Shoe brand ‘Skechers’ has no ‘T’ in their name and they never have.
Laundry spray ‘Febreze’ has only a single ‘E’ in the ‘breeze’ part of their name.
The Warner Brother cartoon series has always been ‘Looney Tunes’ like music, not ‘Looney Toons’ as if short for cartoons like many think.
In most of these cases the spelling people think they remember is just the more correct or predictable version. They haven’t accounted for the way brands like to tweak words in order to claim ownership.
6. Synchronicity and co-incidences
Maybe the Mandela Effect can be explained away. But there’s another aspect of being alive that points to us being in a simulation: the things that happen to us that just seem too good (or bad) to be true.
There’s actually a new documentary about Simulation Theory called A Glitch in the Matrix that explores this in depth. The film premiered at this year’s Sundance, and is from Rodney Ascher, the guy behind the very trippy Room 237 (about obsessive The Shining fan theories) and The Nightmare, his film about sleep paralysis.
We talked about those weird co-incidences that happen in life that make you wonder if something weird is going on behind-the-scenes:
“I’ve heard of synchronicities and coincidences of being evidence of all sorts of things, including Simulation Theory.
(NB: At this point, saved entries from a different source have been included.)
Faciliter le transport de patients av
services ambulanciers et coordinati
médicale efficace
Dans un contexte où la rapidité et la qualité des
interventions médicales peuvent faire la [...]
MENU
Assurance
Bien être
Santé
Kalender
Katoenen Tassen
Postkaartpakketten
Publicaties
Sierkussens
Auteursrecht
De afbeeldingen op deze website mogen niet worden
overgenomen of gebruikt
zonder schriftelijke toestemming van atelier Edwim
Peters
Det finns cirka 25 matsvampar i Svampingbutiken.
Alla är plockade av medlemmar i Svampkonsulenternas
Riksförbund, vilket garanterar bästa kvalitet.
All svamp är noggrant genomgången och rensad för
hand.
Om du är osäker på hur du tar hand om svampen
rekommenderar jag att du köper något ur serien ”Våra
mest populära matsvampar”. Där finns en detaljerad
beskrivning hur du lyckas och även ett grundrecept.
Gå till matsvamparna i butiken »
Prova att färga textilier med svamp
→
I myself have experienced things that make me believe in fate: an arbitrary meeting with a person that becomes very important; where it feels I was destined for me meet this person, in a way that at the time may have felt random. Maybe it’s not evidence of a simulation, but evidence of a plan or fate of purpose.
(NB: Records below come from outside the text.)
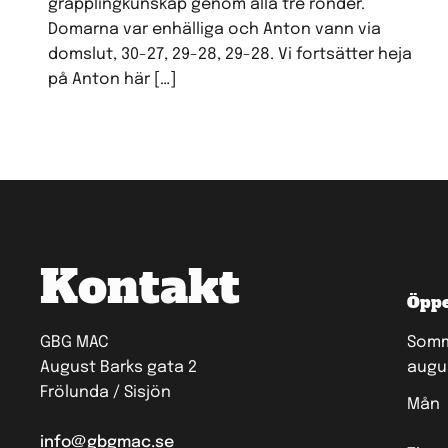
grapplingkunskap genom alla tre ronder.
Domarna var enhälliga och Anton vann via
domslut, 30-27, 29-28, 29-28. Vi fortsätter heja
på Anton här […]
Kontakt
Öppe
GBG MAC
Somma
August Barks gata 2
augu
Frölunda / Sisjön
Mån
info@gbgmac.se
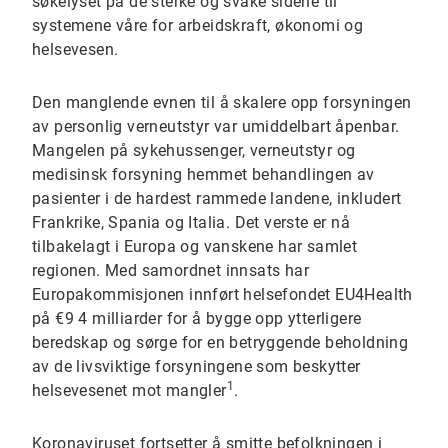
søkelyset på de sterke og svake sidene til
systemene våre for arbeidskraft, økonomi og
helsevesen.
Den manglende evnen til å skalere opp forsyningen
av personlig verneutstyr var umiddelbart åpenbar.
Mangelen på sykehussenger, verneutstyr og
medisinsk forsyning hemmet behandlingen av
pasienter i de hardest rammede landene, inkludert
Frankrike, Spania og Italia. Det verste er nå
tilbakelagt i Europa og vanskene har samlet
regionen. Med samordnet innsats har
Europakommisjonen innført helsefondet EU4Health
på €9 4 milliarder for å bygge opp ytterligere
beredskap og sørge for en betryggende beholdning
av de livsviktige forsyningene som beskytter
1
helsevesenet mot mangler
.
Koronaviruset fortsetter å smitte befolkningen i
There is a guy [in the documentary] who has this fairly complicated story about being in a car accident in the mountains of Mexico — and he survived one disaster after another, after another… and he came away going “I do not believe in God — he would not lift his pinky to save me — therefore simulation theory is more likely. The world is being controlled by someone out there who has a purpose and a point. It is not my time to die.”
My mother fell asleep at the wheel and cruised over six lanes of traffic to the median, and woke up in the grass without a scratch. And she took it as her guardian angels. So both of these people looked at this inexplicable coincidence and came at it with different answers. And if the same thing happened to you or I we might have different answers ourselves.”
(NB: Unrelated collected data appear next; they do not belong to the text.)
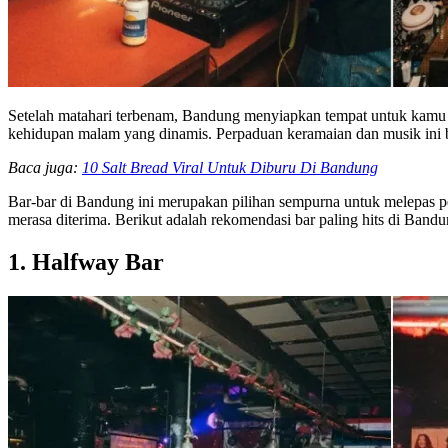
Setelah matahari terbenam, Bandung menyiapkan tempat untuk kamu y
kehidupan malam yang dinamis. Perpaduan keramaian dan musik ini 
Baca juga:
10 Salt Bread Viral Untuk Diburu Di Bandung
Bar-bar di Bandung ini merupakan pilihan sempurna untuk melepas 
merasa diterima. Berikut adalah rekomendasi bar paling hits di Ban
1. Halfway Bar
Look — we’ve all had those moments. Those co-incidences that make it seem like we’re living in our own pre-programmed videogame.
Does it Matter?
I guess the big question is — does it matter?
Does it matter of this reality we are experiencing is “real” or not? From my perspective — I couldn’t care less. Real or not, it doesn’t make whatever this “life” this is any more or less meaningless. It’s all the same thing. Maybe if I was a super-intelligent physicist who had a chance of breaking out of the simulation I might care. But I’m not. I’m an idiot. And so whether my brain is a mushy bunch of brain cells and electrical connections, or a bunch of ones and zeros — who cares.
I guess for me, it all comes down to the reality I know. This is the only reality I know, so it’s fine with me.
If on the other hand there was a scenario where I could “choose” to enter a simulation for the rest of my life — to depart my flawed, real world for this perfect simulation where I could live out my dreams — not knowing it was all fake once I’d crossed over — would I?
I don’t think I would. Because making that decision would be akin to losing all of my supposed autonomy. It would be like dying. And I hate that idea. But if I’m in a simulation now, and I just don’t know it — well, that’s how my cards have been dealt with zero input from me.
Simulation theory is just another religion. Another big idea to give our weird lives meaning. An atheist’s religion, perhaps.
I mean, think about Christianity’s concept of heaven. Once you believe in heaven, then what is this life right now, besides some fake reality we’re living in until we die and get to experience the real, eternal, thing? For religious folk, death is the point we escape the Matrix.
So yeah, same same. We’re all exploring the same stories, trying to make sense of it, trying to fend off the madness.